**Aim of the exercise**:
Pull every line containing "равен" from the listing.

**Dataset records**:
....
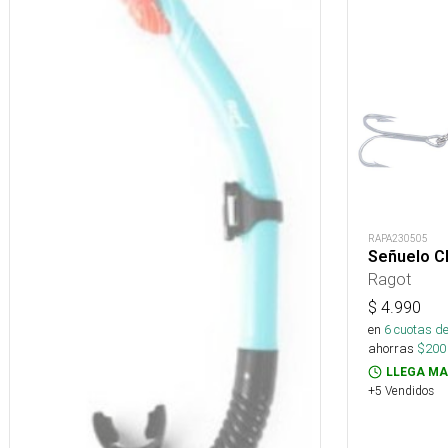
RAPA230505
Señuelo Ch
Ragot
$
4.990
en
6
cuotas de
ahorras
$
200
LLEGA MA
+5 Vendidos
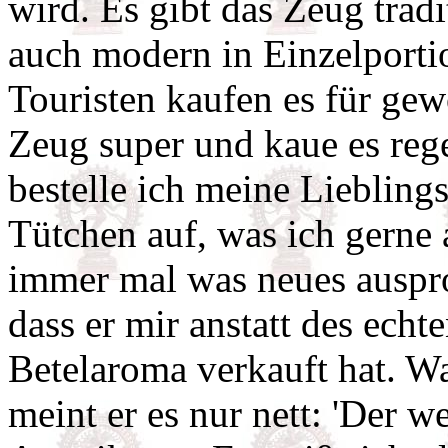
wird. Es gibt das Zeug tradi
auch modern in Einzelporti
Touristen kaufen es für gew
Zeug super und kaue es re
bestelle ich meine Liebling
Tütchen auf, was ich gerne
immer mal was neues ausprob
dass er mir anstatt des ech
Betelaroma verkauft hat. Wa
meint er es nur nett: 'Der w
....
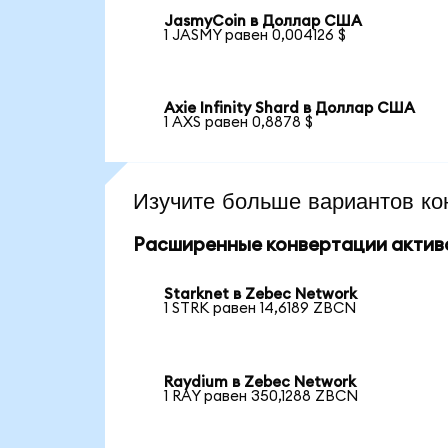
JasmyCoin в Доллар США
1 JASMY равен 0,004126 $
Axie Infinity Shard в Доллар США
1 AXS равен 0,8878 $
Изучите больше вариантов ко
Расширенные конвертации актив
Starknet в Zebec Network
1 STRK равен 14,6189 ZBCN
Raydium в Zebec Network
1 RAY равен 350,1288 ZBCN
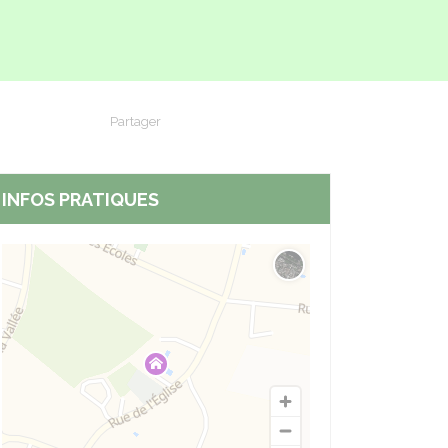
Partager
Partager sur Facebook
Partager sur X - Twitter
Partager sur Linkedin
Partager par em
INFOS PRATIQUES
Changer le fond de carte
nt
....
**Exercise solution**:
1 JASMY равен 0,004126 $
1 AXS равен 0,8878 $
1 STRK равен 14,6189 ZBCN
1 RAY равен 350,1288 ZBCN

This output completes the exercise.